Based on our research we decided the most effective way to do this would be to make the AES-CTR mode cipher multi-threaded. The CTR mode is well suited to threading because there is no inter block dependency and, even better, the resulting cypher stream is indistinguishable from a single threaded CTR mode cypher stream. As a result, we retain full compatibility with other implementations of SSH - you don't need to have HPN-SSH on both sides of the connection. Of course, you won't see the same improvements unless you do.
We still see this as somewhat experimental because we've not yet implemented a way to allow users to choose between a single threaded AES-CTR and multi-threaded AES-CTR mode. As such users on single core machines - if using AES-CTR may see a decrease in performance. We suggest those users just make use of the AES-CBC mode instead (which is the default anyway). Also, you need to be able to support posix threads.
Future work will involve pipelining the MAC routine and that should provide us with another 30% or so improvement in throughput.
Also, its important to keep in mind that these improvements are *not* just for SCP but for SSH as a whole. People using HPN-SSH as a transport mechanism for rsync, tunnels, pipes, and so forth may also see considerable performance improvements. Additionally, the windowing patches don't necessarily require HPN-SSH to be installed on both ends of the connection. As long as the patch is installed on the receiving side (the data sink) you may (assuming you were previously window limited) see a performance gain.
We welcome any comments, suggests, ideas, or problem reports you might have regarding the HPN-SSH patch.
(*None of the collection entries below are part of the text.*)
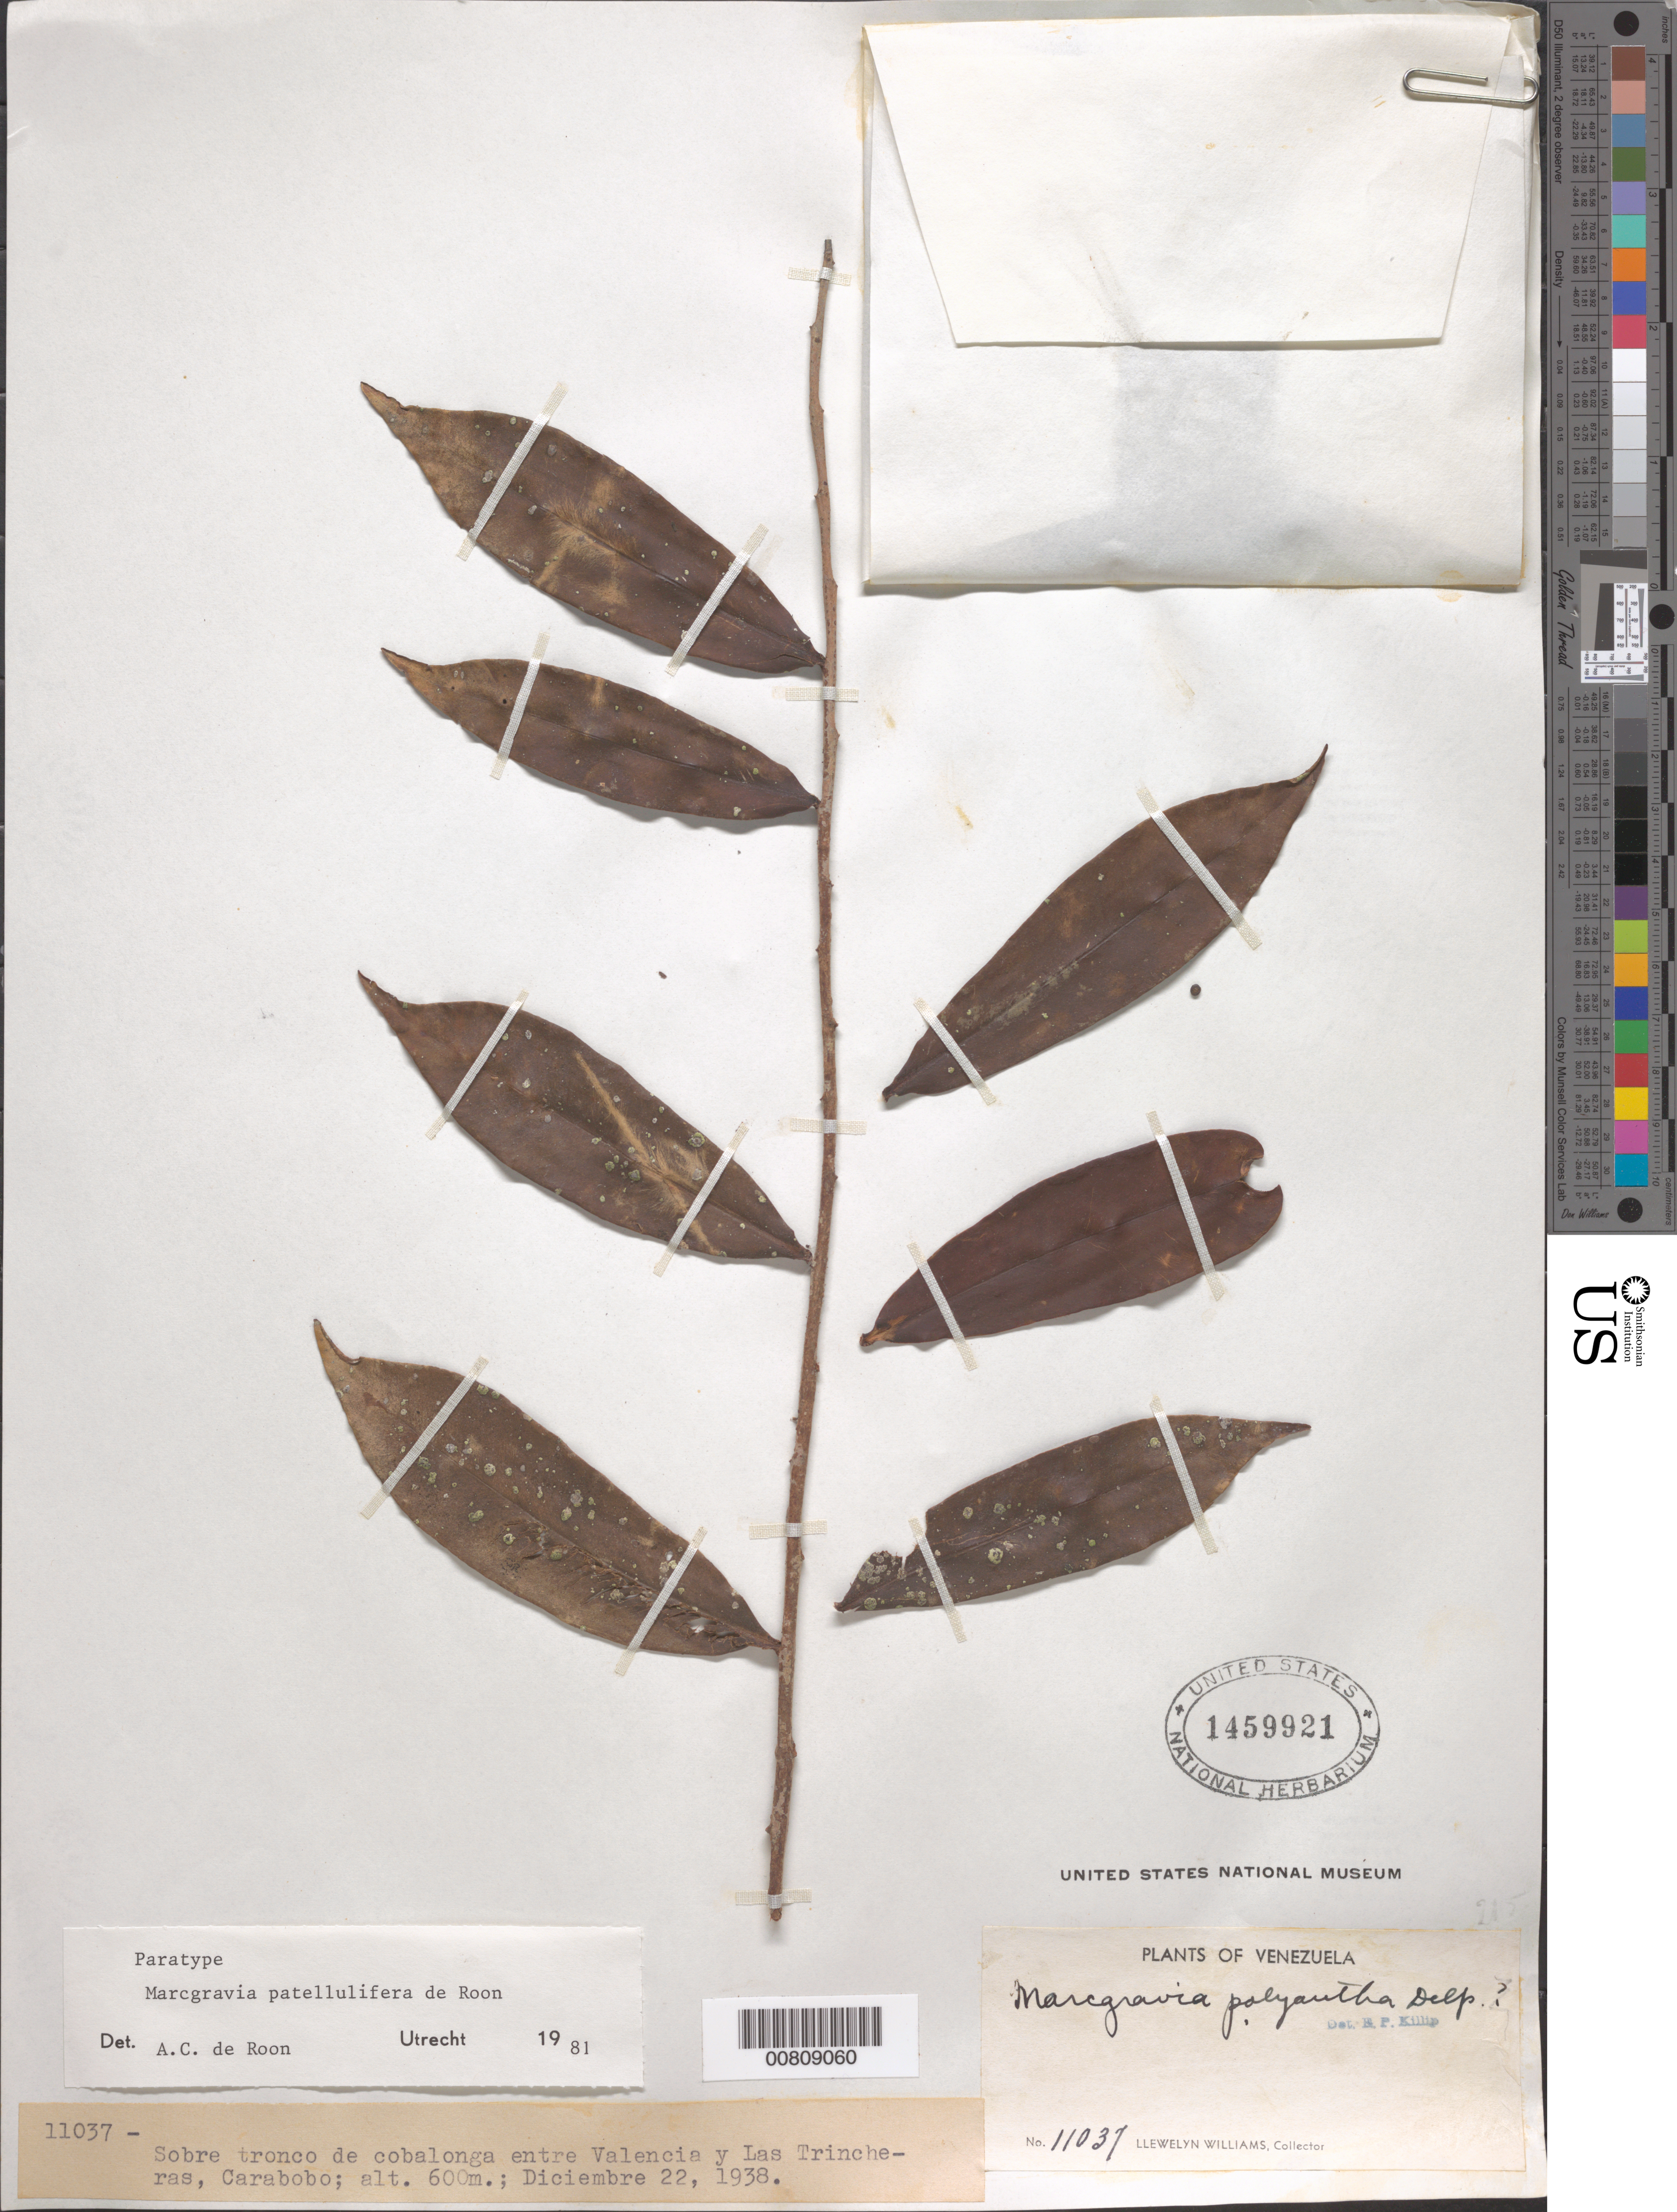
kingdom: Plantae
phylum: Tracheophyta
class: Magnoliopsida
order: Ericales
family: Marcgraviaceae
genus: Marcgravia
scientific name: Marcgravia patellulifera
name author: de Roon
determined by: de Roon, A. C.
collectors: Ll. Williams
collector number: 11037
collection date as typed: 22-Dec-38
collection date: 1938-12-22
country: Venezuela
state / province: Carabobo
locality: Valencia to Las Trincheras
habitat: Sobre tronco de cobalonga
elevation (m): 600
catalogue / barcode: US 1459921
Go the website mentioned above and use the email address there to get in touch with us. This is a work in progress and we are doing what we can to enable line rate easy to use fully encrypted communications. We've a lot more to do but I hope what we've done so far is of use and value to the community.
Re: (Score:3, Insightful)
Re: (Score:2)
Re: (Score:3, Informative)
BDP is the bandwidth-delay product. BDP is one of the main things these patches address. Loopback has very, very little delay. You could, I suppose, add artificial delay over loopback, but now you're diverging further from the actual deployment scenario.
The other thing is that when sender and receiver are the same host, you don't engage the full network stack (no ethernet queuing, for example, no dropped packets, etc. etc.), so you don't find out all the curve balls that TCP/IP will throw you.
And yet a
Re: (Score:2)
So all you need are three machines: client, "pipe", server.
Do a netcat or something to see how fast things are without scp.
The trouble is if your Gbps NICs don't actually do Gbps speeds, there are a fair number of those out there that can't sustain 1Gbps. Fortunately nowadays most onboard NICs aren't too crappy.